Creating Community Spaces

"An active restoration instills community pride"

Waterways in progress can be a driving force for better social cohesion and provide a focal point for the entire community. An active restoration not only roots people to their past, but helps form a common bond by instilling collective pride in the place they live today, and brings community benefits along the way.

Case Study: Hollingwood Hub, Chesterfield Canal 'Serving the Whole Community'

Hollingwood Hub stands alongside a lock on a five-mile restored length of the Chesterfield Canal, showcasing the restoration to all walkers and cyclists who stop here. Formerly a lock house, it was converted in 2010/11 thanks to a government grant of £385,000 under the Community Assets Programme and now boasts a coffee shop, a meeting and education room, a play and picnic area, shower and toilets.

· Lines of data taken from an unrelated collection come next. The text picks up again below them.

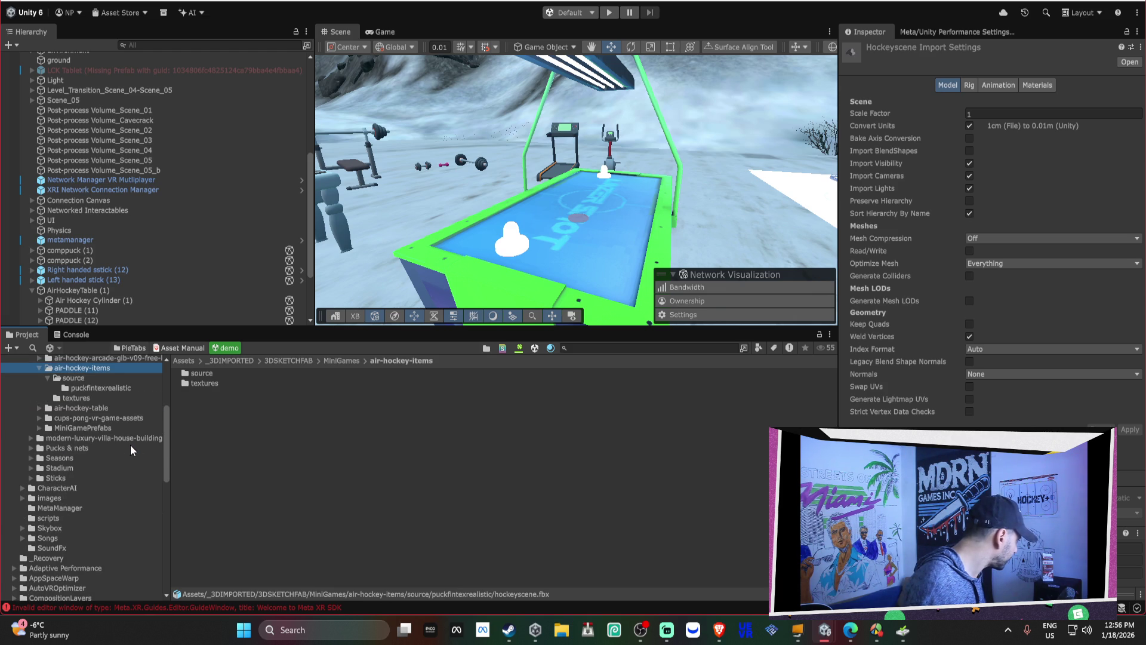
right_click(96, 371)
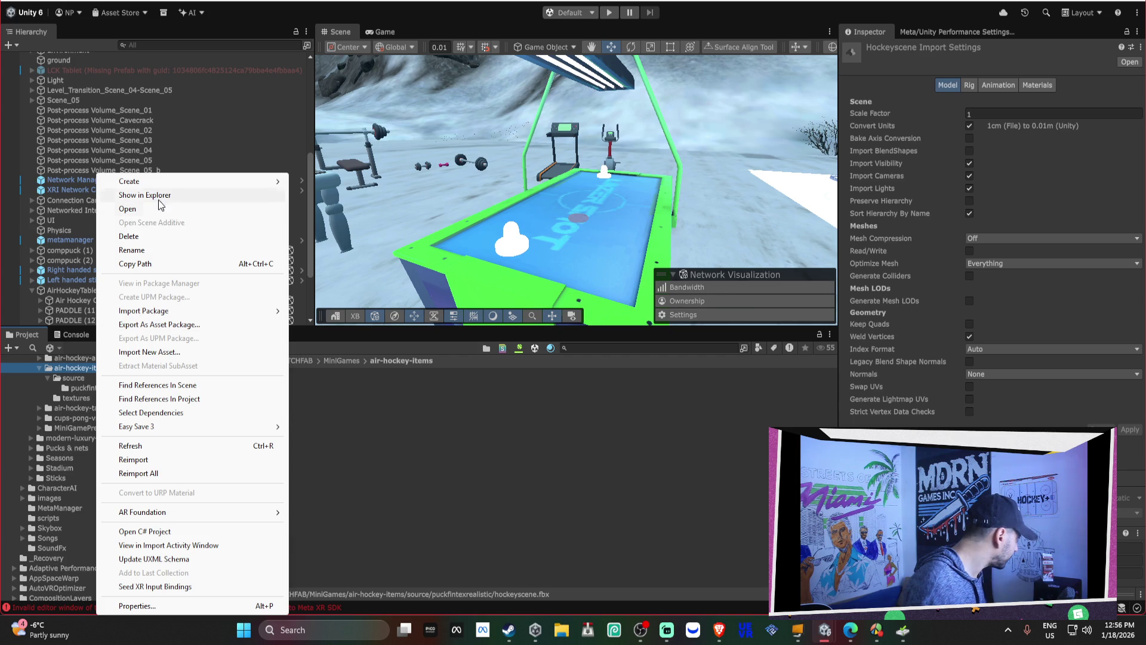
left_click(145, 196)
Step: Bring the HOCKEY+ 2026 Unity project window to the front
mouse_move(732, 641)
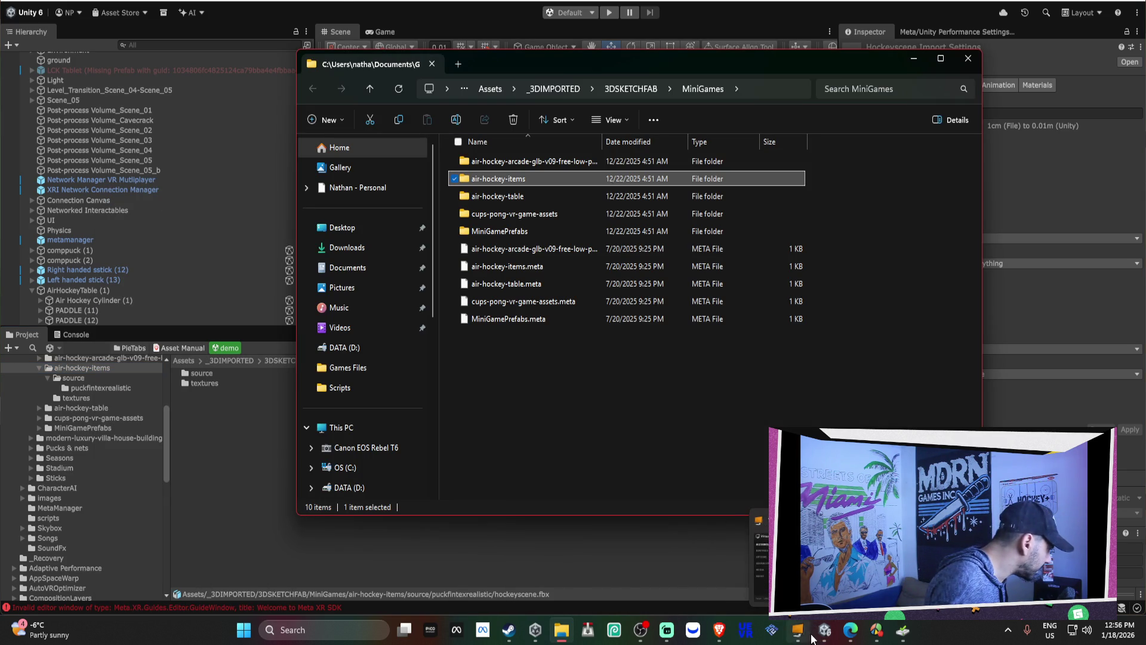
mouse_move(819, 635)
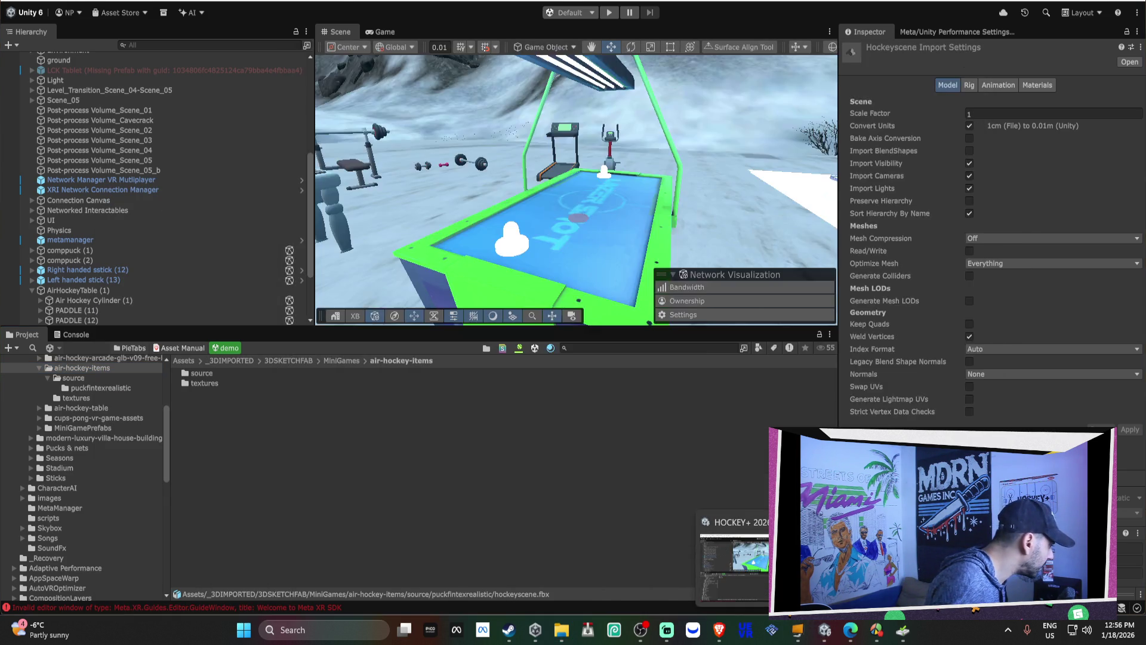
left_click(734, 558)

The Hollingwood Hub site is owned by Derbyshire County Council, who supervised the renovation and construction, and it is run by the Chesterfield Canal Trust. It is conveniently located on the Chesterfield Canal towpath (which also forms part of the Trans Pennine Trail), attracting some 55,000 walkers and 30,000 cyclists each year, as well as anglers and canoeists. Many of them call at the Hub for coffee, for information about the canal or for volunteering opportunities. Meanwhile, the garden is being developed by local volunteers and school children. Benches, picnic tables and cycle racks have already made this an inviting area for all.